§ YOUR TASK: Copy out all the lines in the records that include the word "полотна".

§ EXERCISE MATERIALS:
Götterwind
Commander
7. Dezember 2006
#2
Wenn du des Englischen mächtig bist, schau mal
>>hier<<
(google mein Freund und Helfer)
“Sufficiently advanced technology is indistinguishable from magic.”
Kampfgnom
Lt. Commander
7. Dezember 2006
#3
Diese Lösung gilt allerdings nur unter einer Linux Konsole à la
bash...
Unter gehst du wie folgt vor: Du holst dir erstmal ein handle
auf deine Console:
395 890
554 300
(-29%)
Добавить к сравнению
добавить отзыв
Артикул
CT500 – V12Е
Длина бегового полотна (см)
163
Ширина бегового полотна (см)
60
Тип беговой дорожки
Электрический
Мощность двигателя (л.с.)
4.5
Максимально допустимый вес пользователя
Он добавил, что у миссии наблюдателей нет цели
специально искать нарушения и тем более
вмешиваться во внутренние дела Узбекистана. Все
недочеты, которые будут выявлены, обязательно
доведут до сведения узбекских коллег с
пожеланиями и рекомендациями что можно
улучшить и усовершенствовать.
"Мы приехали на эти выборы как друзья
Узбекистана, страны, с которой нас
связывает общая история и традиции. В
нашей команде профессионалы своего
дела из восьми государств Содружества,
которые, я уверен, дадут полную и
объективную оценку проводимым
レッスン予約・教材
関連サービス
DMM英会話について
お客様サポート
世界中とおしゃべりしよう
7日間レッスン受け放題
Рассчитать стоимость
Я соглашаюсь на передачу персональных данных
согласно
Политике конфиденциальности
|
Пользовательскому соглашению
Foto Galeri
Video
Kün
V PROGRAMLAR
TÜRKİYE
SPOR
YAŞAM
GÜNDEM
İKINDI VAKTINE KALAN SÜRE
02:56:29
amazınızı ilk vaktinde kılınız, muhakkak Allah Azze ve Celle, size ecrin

§ RESULT OF THE EXERCISE:
Длина бегового полотна (см)
Ширина бегового полотна (см)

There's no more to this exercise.